[Zeilen des Datensatzes]
==========

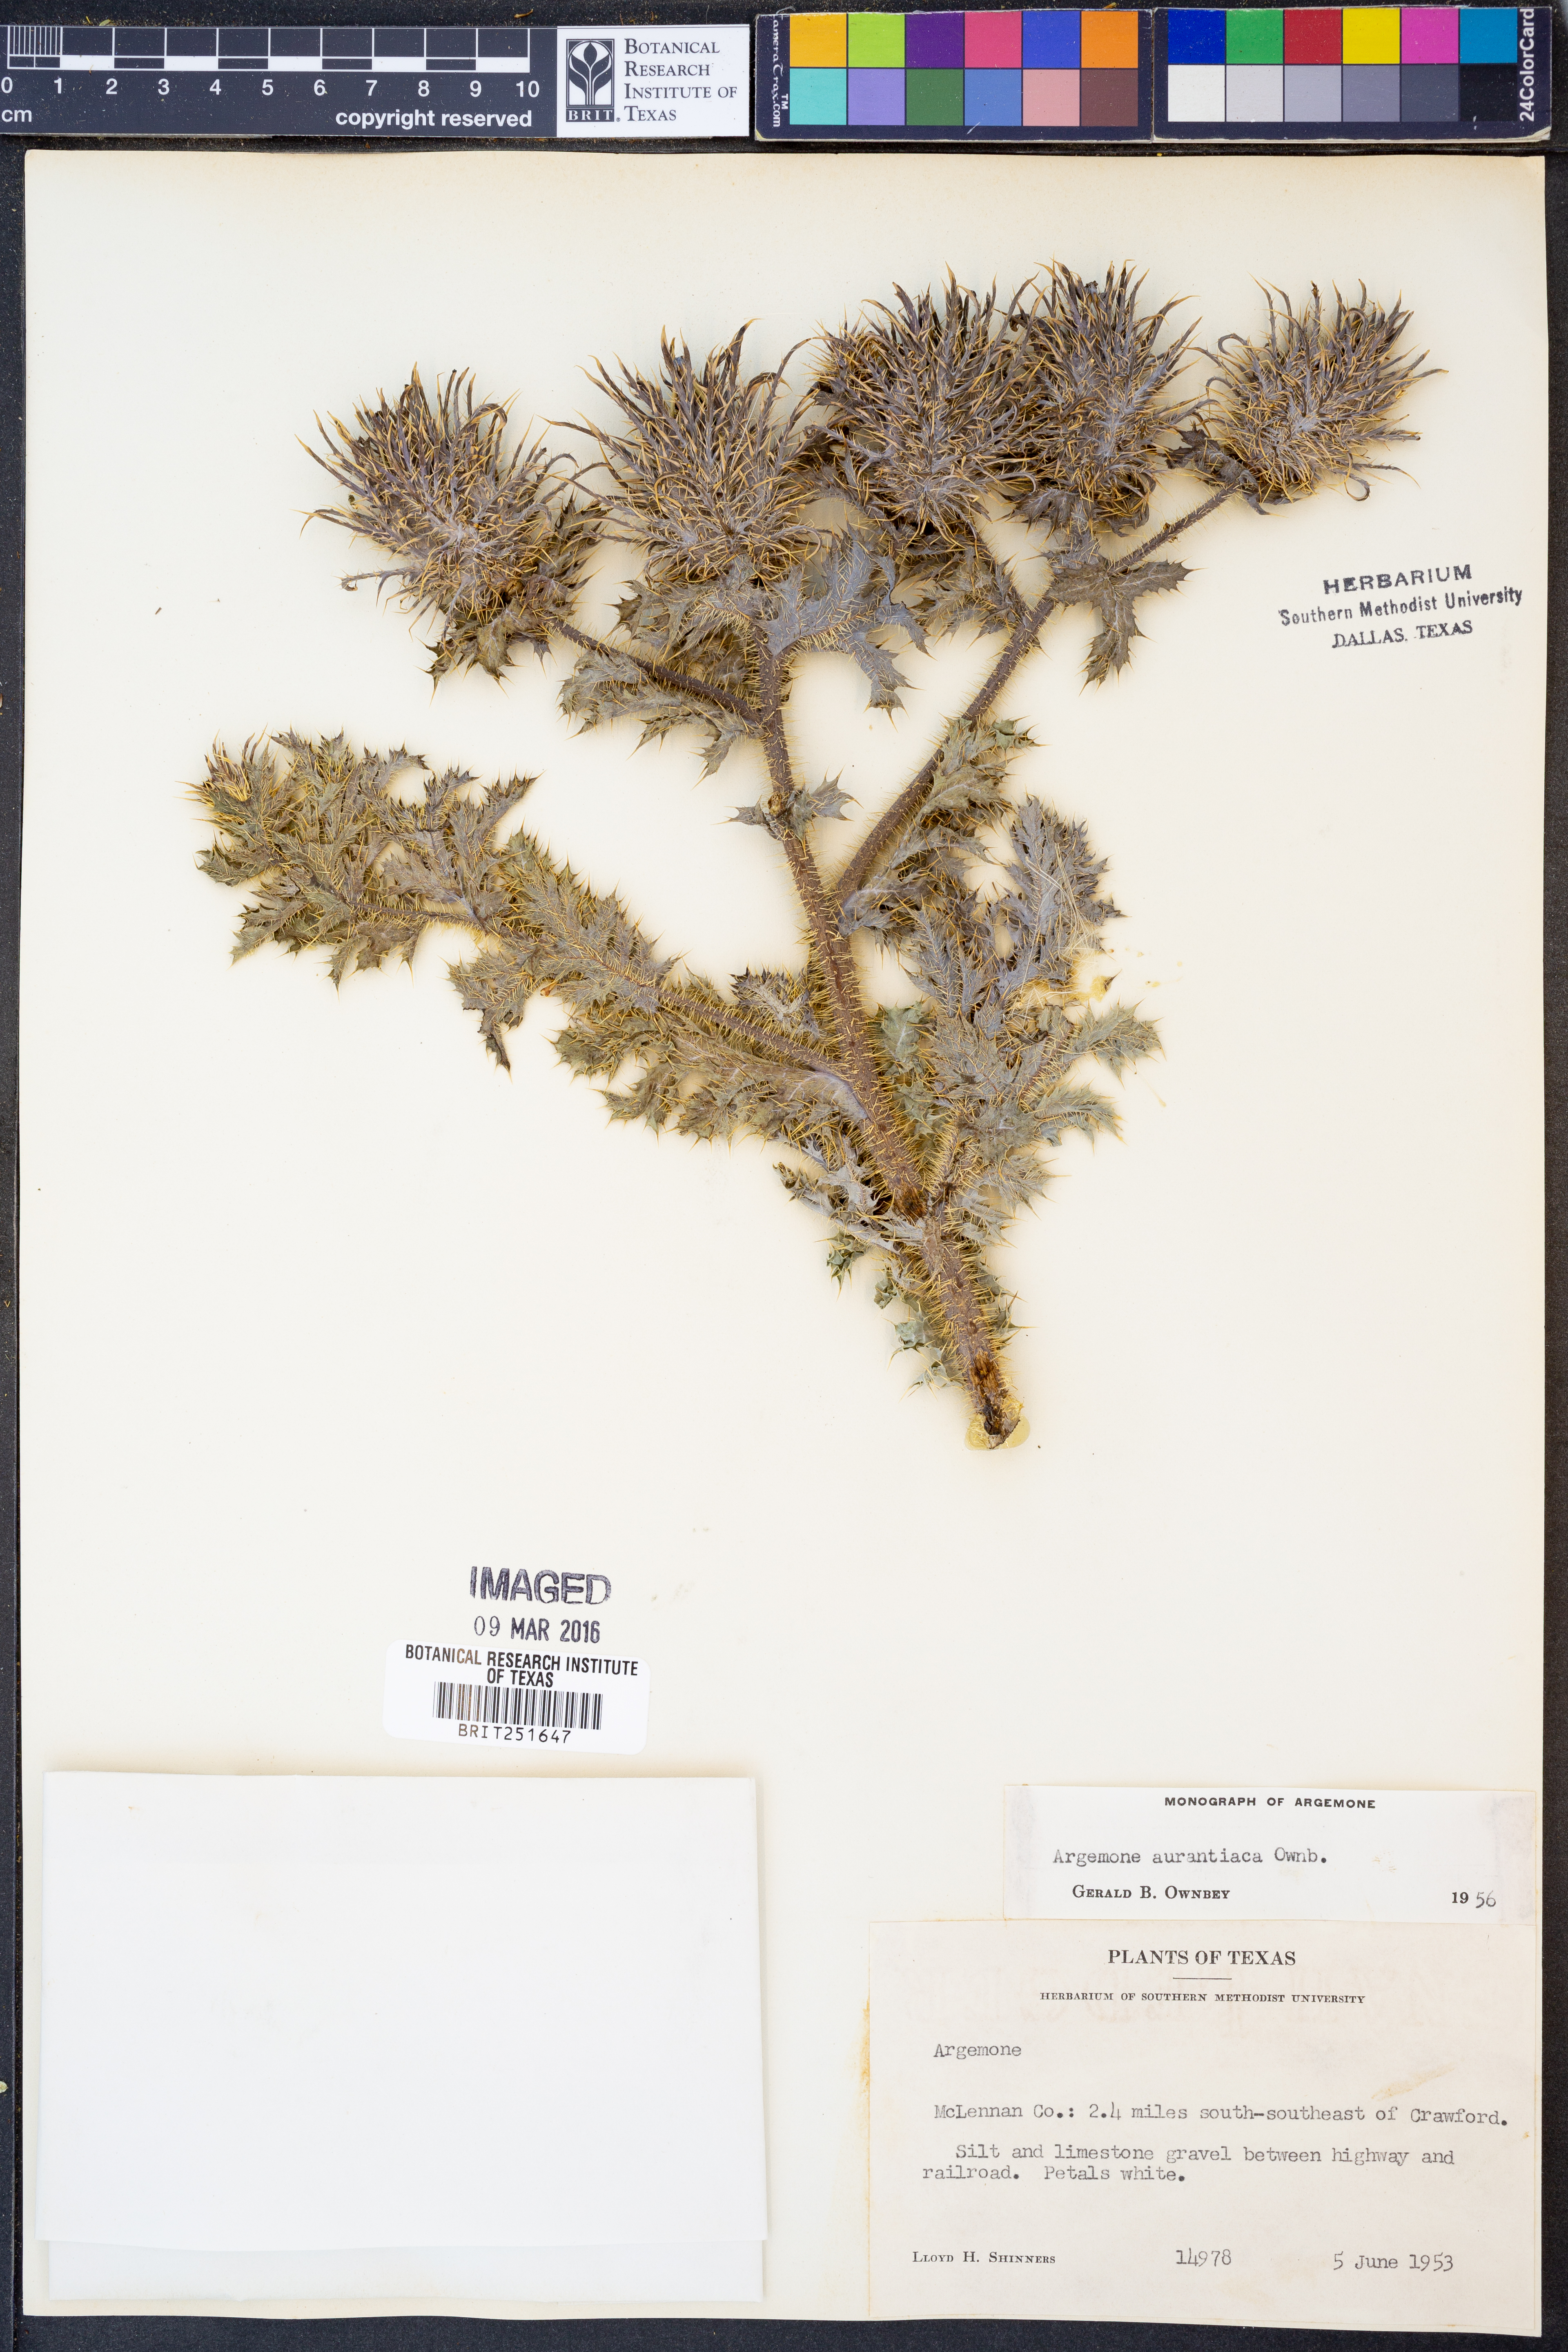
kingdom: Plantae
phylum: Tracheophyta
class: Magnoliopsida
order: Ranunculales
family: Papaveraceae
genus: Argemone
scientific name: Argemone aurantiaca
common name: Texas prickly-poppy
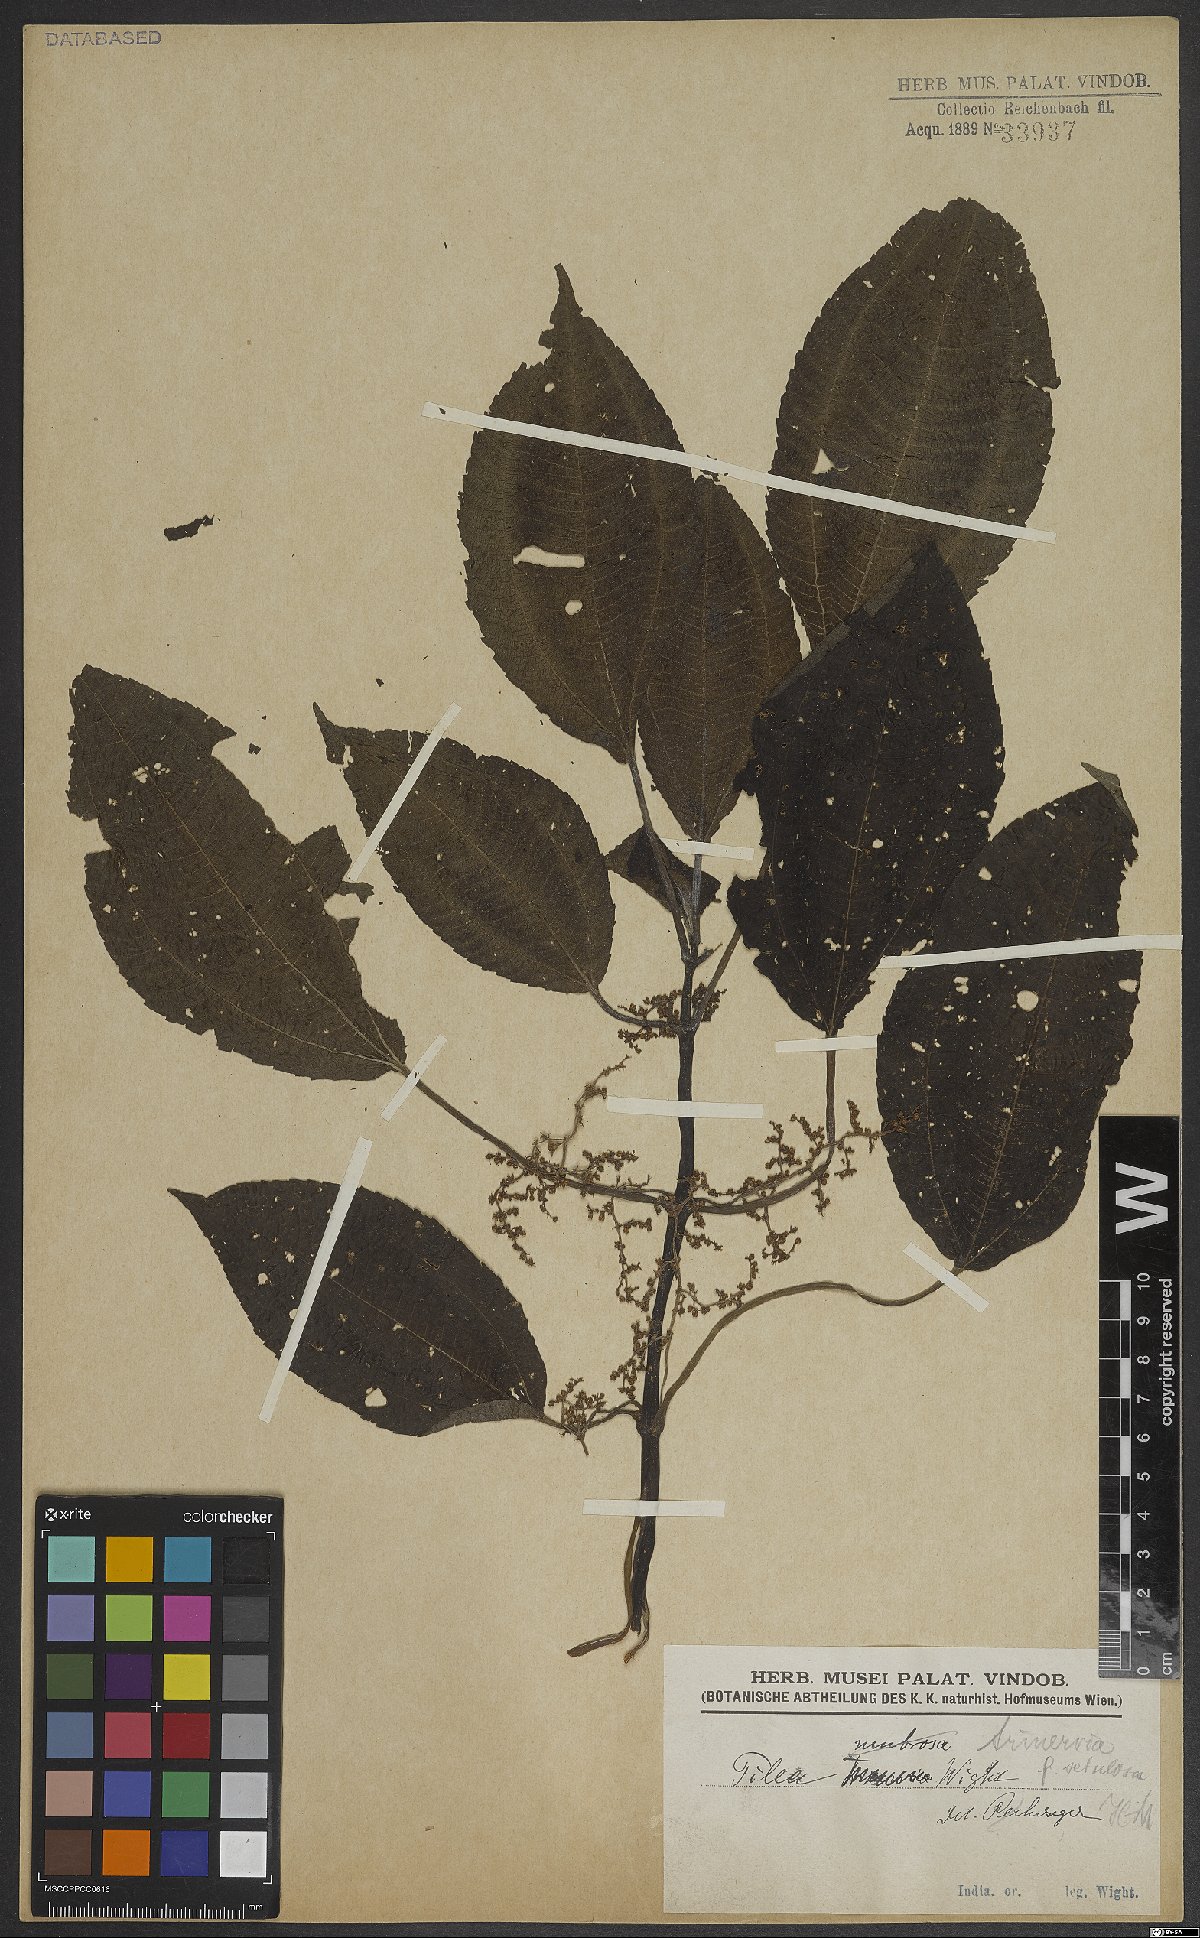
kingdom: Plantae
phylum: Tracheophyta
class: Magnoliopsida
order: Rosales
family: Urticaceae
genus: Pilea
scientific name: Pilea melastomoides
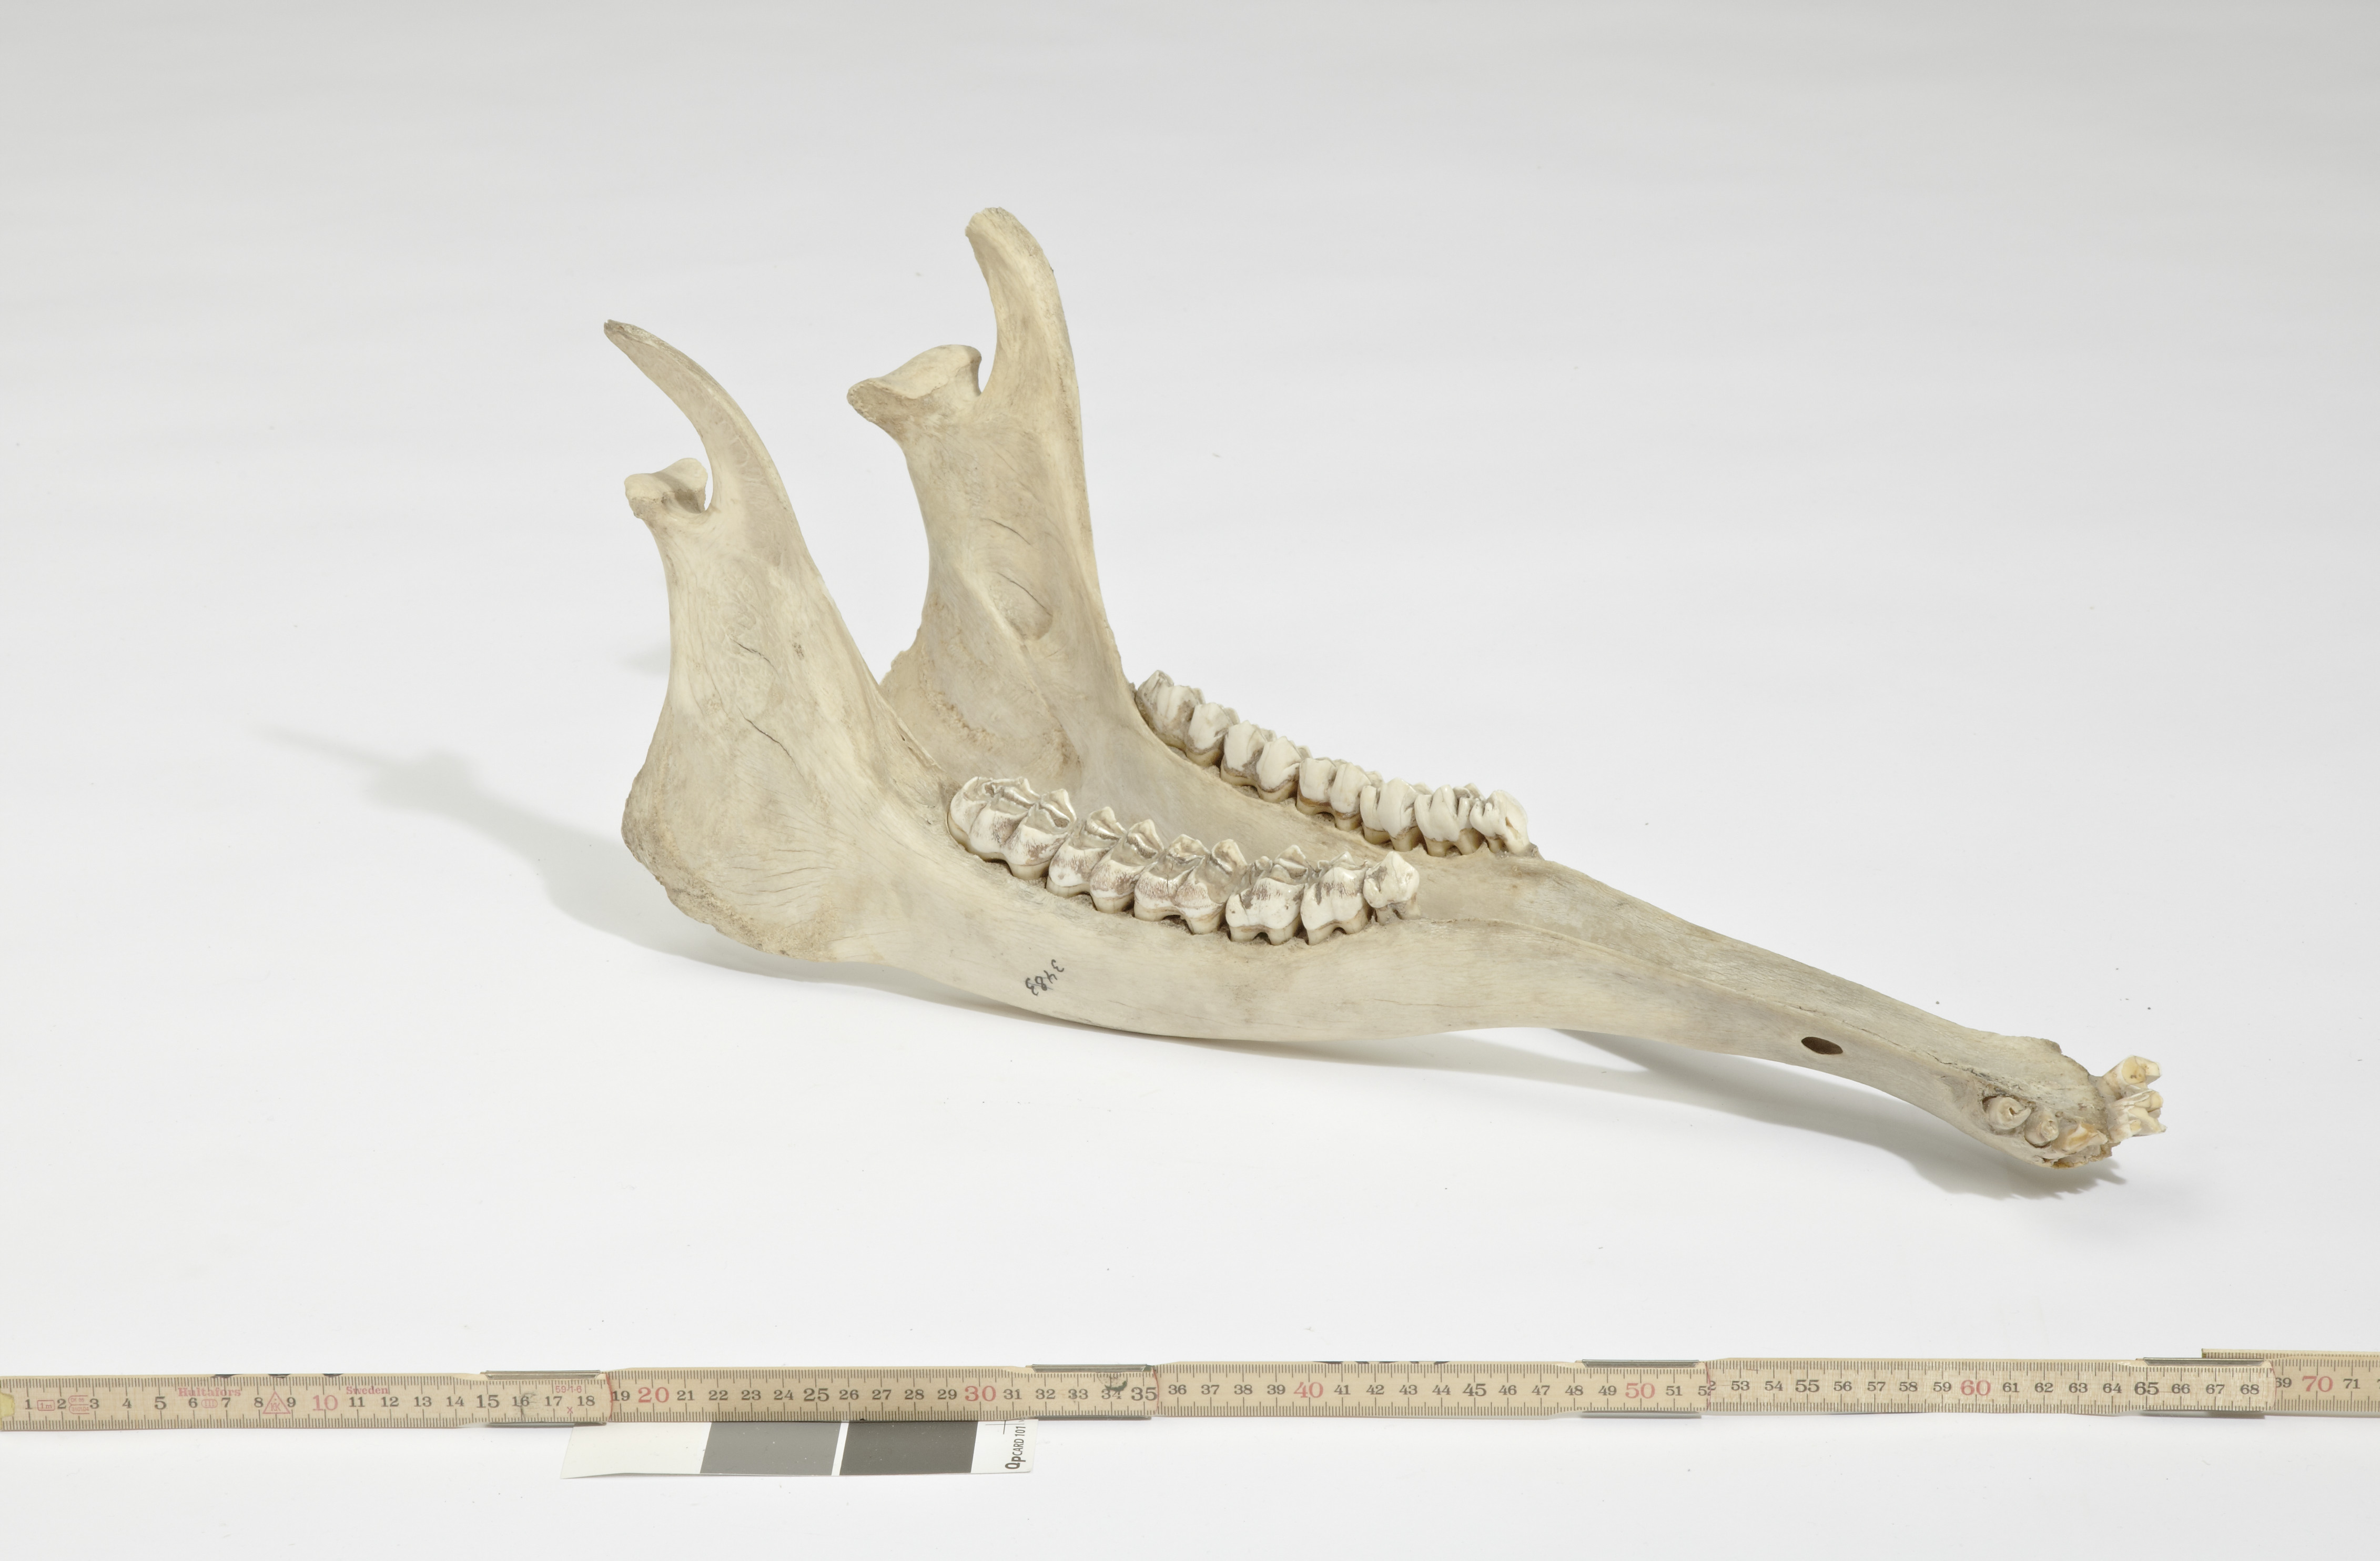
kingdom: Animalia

==========

Arbeitsauftrag
Geben Sie sämtliche Zeilen oben wortgetreu aus. Die Bilder lassen Sie dabei weg.

Richtiges Ergebnis
kingdom: Plantae
phylum: Tracheophyta
class: Magnoliopsida
order: Ranunculales
family: Papaveraceae
genus: Argemone
scientific name: Argemone aurantiaca
common name: Texas prickly-poppy
kingdom: Plantae
phylum: Tracheophyta
class: Magnoliopsida
order: Rosales
family: Urticaceae
genus: Pilea
scientific name: Pilea melastomoides
kingdom: Animalia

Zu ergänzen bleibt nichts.